Finance

It appears most ETF investors aren’t cashing out of technology despite this year’s painful losses.

The widely-held ARK Innovation ETF and the Technology Select Sector SPDR Fund, down 59% and 25% respectively this year, aren’t showing meaningful outflows so far this year.

Invesco’s Anna Paglia lists a reason: Investors are more loyal to the idea of growth than to the market’s near-term swings.

“You do not assess the growth of companies based on what’s happening today, [and] what’s going to happen next month,” the firm’s global head of ETFs and indexed strategies told CNBC’s “ETF Edge” last week. “You assess growth based on what you think is going to happen in five years or 10 years.”

The Nasdaq rallied almost 3% on Friday — climbing more than 2% for the week during a heavy part of earnings season. The tech-heavy index staged a comeback despite Amazon‘s rough performance following Thursday’s quarterly earnings and guidance.

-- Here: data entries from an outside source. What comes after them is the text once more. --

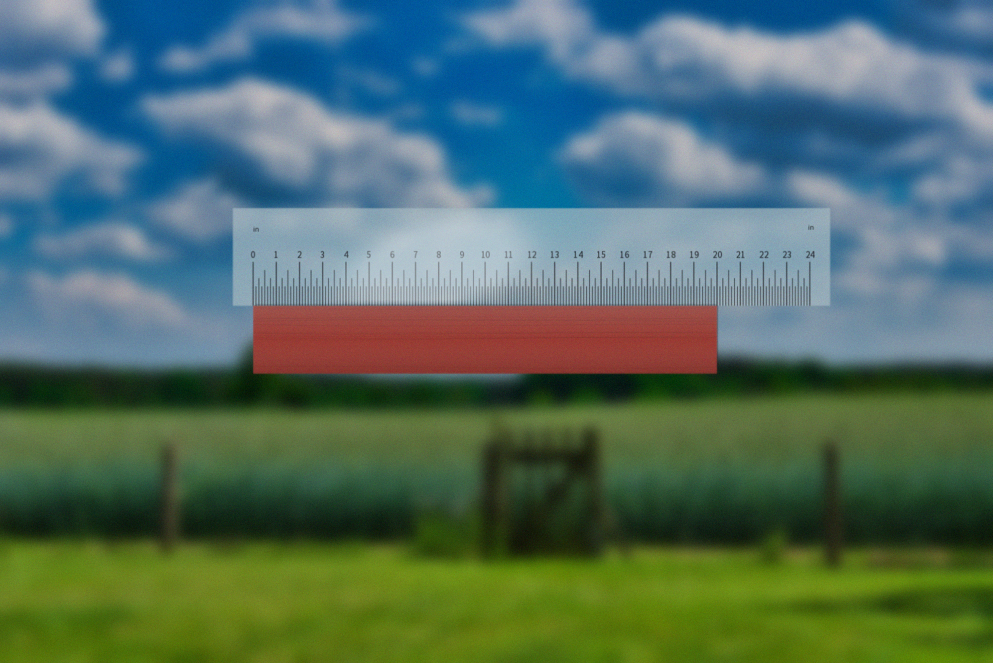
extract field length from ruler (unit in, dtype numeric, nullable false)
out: 20 in
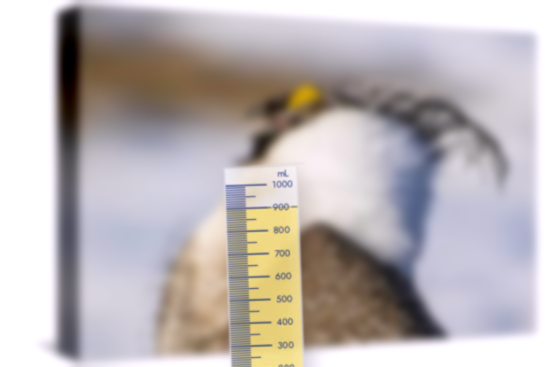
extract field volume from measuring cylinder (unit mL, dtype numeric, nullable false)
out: 900 mL
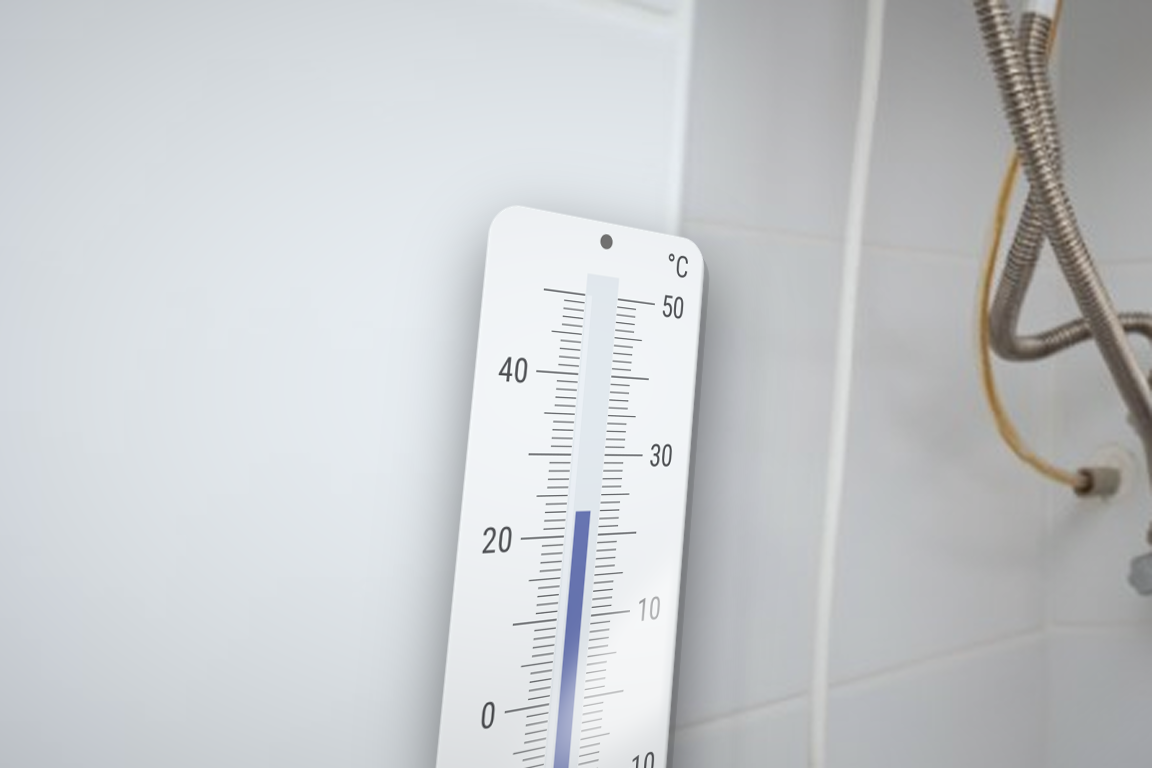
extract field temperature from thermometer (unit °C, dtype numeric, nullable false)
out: 23 °C
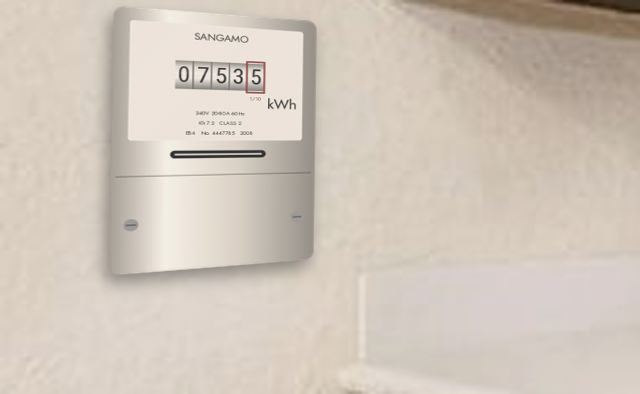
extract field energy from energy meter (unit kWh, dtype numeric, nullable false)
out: 753.5 kWh
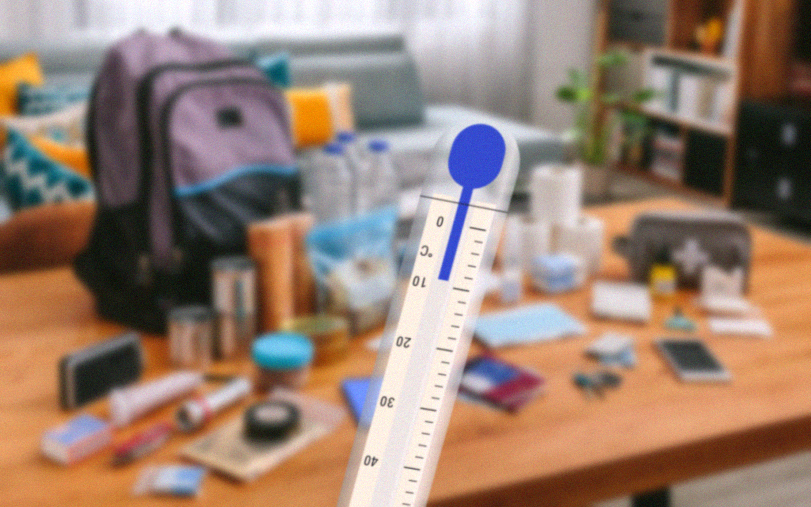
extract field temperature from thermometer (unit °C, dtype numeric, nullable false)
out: 9 °C
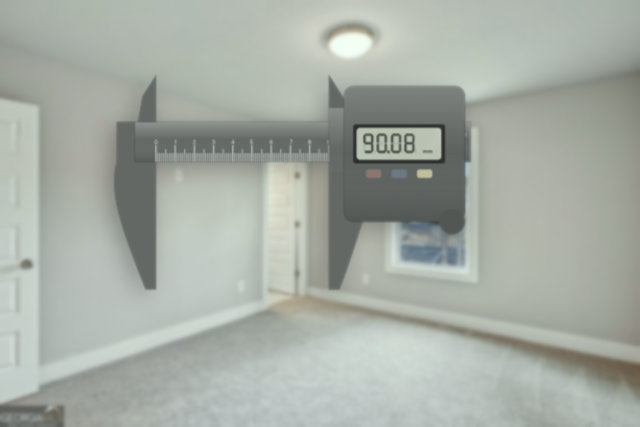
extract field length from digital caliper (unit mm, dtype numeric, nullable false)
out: 90.08 mm
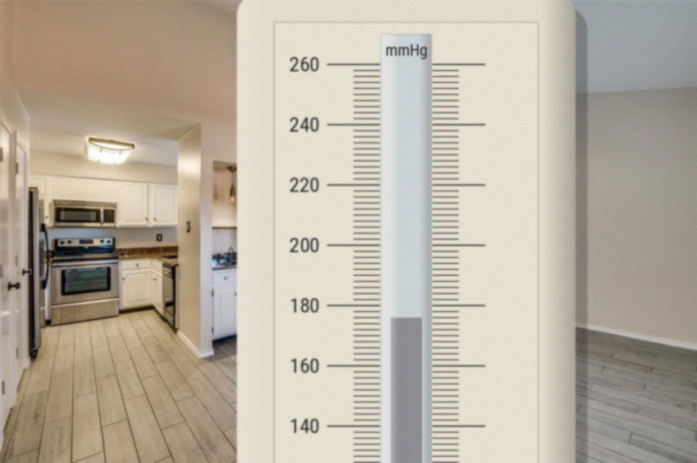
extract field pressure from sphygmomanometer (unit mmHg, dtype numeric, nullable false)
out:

The Nasdaq is still almost 32% from its record high hit last November.

Yet many big volume ETFs including the Proshares Ultrapro QQQ, which tracks the Nasdaq 100, are also holding on to investors. It’s down 74% so far this year.

VettaFi’s Dave Nadig believes future growth prospectics are keeping investors interested. The short and leveraged QQQs in the ETF space have been “stalwarts for volume” ever since launching, according to Nadig.

“We can turn to the QQQ as a perfect example here. The people who are trading short Qs and leverage Qs are not doing that because they’re looking for a more efficient beta for their retirement plan. They’re doing that because they’re making a call in tech,” the firm’s financial futurist said.